The reason Christians teach faith righteousness is pretty simple: They don’t understand grace. As we can tell by how utterly graceless they get, and how quick they are to condemn. Much as they correctly point out we’re not saved by works, they somehow wanna slip into the mix, without anyone really noticing, the hard work of sorting out our beliefs and becoming orthodox Christians. And convince us if we don’t do it, we’re not really saved—because they don’t believe, can’t believe, God might extend his grace to heretics. They’re not gracious, so they wanna remake God so he’s ungracious too.

Second, the idea since orthodoxy doesn’t save, it’s not important. Or not that important. Hence many a Christian figures we can believe as we like, since all roads lead to God anyway, and God’ll forgive everything and sort us all out.

Look, the reason God saves us is so we can do good works. Ep 2.10 Not so we can sit on our growing behinds and bask in his salvation. Now that we’re saved, we got work to do! And just so we get cracking on the stuff God actually wants us to do, instead of the busywork our Christianist culture does instead, it just makes sense to get to know the actual God, instead of the Christianist interpretations which con us into doing anything and everything else—preferably things which get their candidates elected. Stand back and look at what they expect us to do. Now, if Jesus is just gonna overthrow all these works once he returns, stands to reason it’s a colossal waste of our time, effort, money, and passion.

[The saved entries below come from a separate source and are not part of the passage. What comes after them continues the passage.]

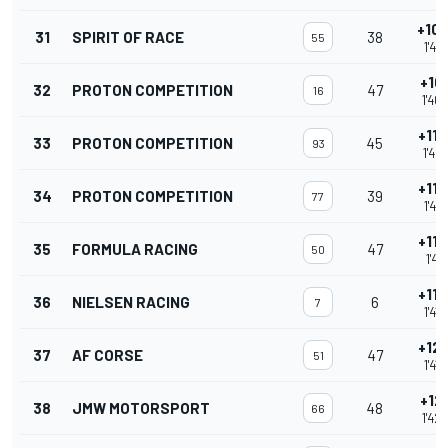
+10.
31
SPIRIT OF RACE
38
55
1'40
+10.
32
PROTON COMPETITION
47
16
1'40
+11.
33
PROTON COMPETITION
45
93
1'40
+11.
34
PROTON COMPETITION
39
77
1'40
+11.
35
FORMULA RACING
47
50
1'41.
+11.
36
NIELSEN RACING
6
7
1'41
+12.
37
AF CORSE
47
51
1'41
+12.
38
JMW MOTORSPORT
48
66
1'42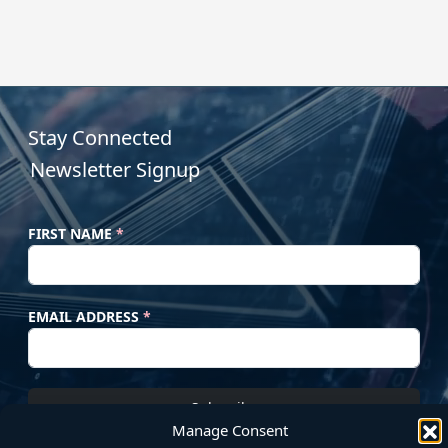
Stay Connected
Newsletter Signup
FIRST NAME
*
EMAIL ADDRESS
*
Subscribe
Manage Consent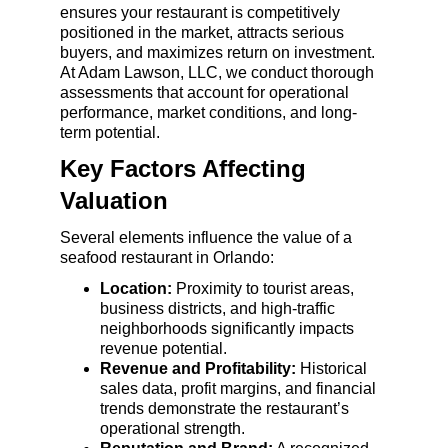
ensures your restaurant is competitively 
positioned in the market, attracts serious 
buyers, and maximizes return on investment. 
At Adam Lawson, LLC, we conduct thorough 
assessments that account for operational 
performance, market conditions, and long-
term potential.
Key Factors Affecting 
Valuation
Several elements influence the value of a 
seafood restaurant in Orlando:
Location:
 Proximity to tourist areas, 
business districts, and high-traffic 
neighborhoods significantly impacts 
revenue potential.
Revenue and Profitability:
 Historical 
sales data, profit margins, and financial 
trends demonstrate the restaurant’s 
operational strength.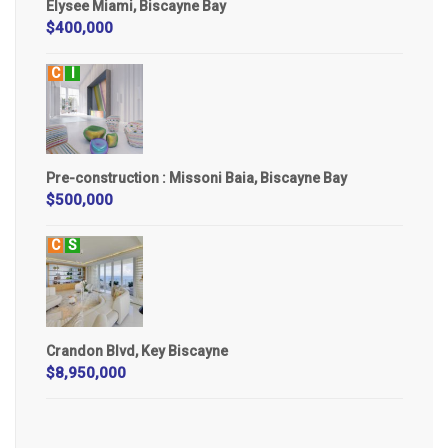
Elysee Miami, Biscayne Bay
$400,000
C
I
Pre-construction : Missoni Baia, Biscayne Bay
$500,000
C
S
Crandon Blvd, Key Biscayne
$8,950,000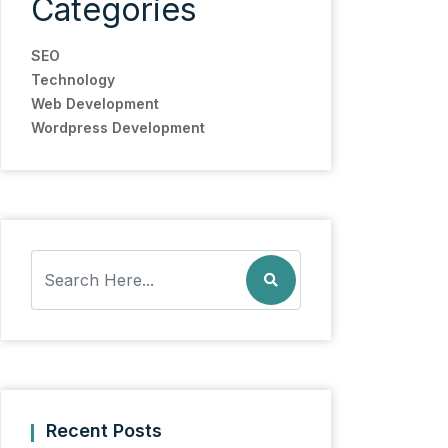
Categories
SEO
Technology
Web Development
Wordpress Development
Recent Posts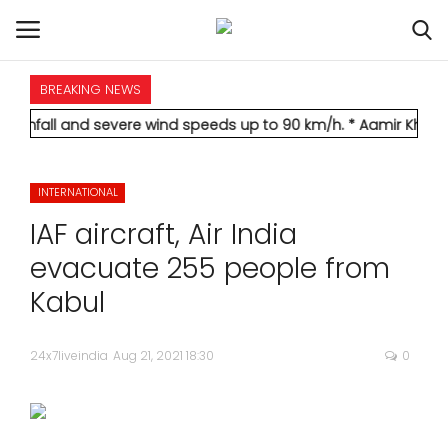
BREAKING NEWS
HOME
nd severe wind speeds up to 90 km/h.
* Aamir Khan marries long
INTERNATIONAL
INTERNATIONAL
NATIONAL
IAF aircraft, Air India
POLITICS
evacuate 255 people from
Kabul
STATES
24x7liveindia
Aug 21, 2021 18:30
0
CITIES
BUSINESS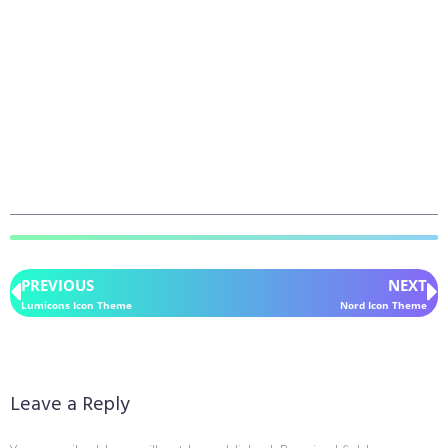
PREVIOUS
NEXT
Lumicons Icon Theme
Nord Icon Theme
Leave a Reply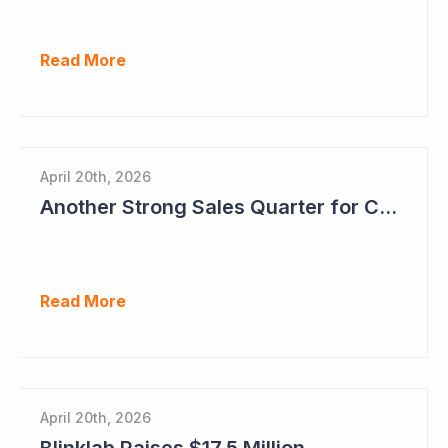
Read More
April 20th, 2026
Another Strong Sales Quarter for Cogstate
Read More
April 20th, 2026
Blinklab Raises $17.5 Million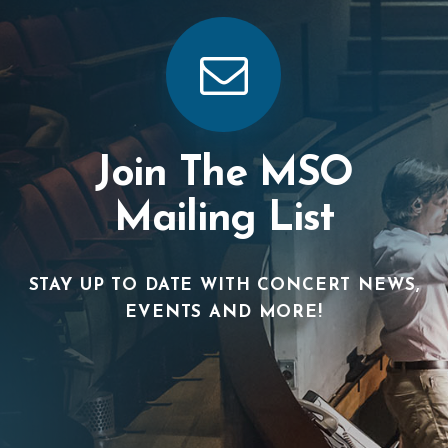
Join The MSO
Mailing List
STAY UP TO DATE WITH CONCERT NEWS,
EVENTS AND MORE!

If we want a growing relationship with God—heck, if we want a relationship with him period, instead of just taking him for granted—it only makes sense we’ll try to get to know him as he really is, and not just embrace whichever interpretation of him is most convenient. We’ll trust him enough to actually tackle the things he tells us to do, instead of preemptively assuming they’re impossible, unfathomable, too righteous for unrighteous humans to approach (sola fide notwithstanding), too perfect for imperfect humans to do without ruining everything. We’ll embrace God instead of embracing cop-outs.

After all, Jesus came to earth to reveal God to us. Jn 1.18 Dismissing Jesus’s mission as irrelevant doesn’t strike you as the most Christian of behaviors, does it?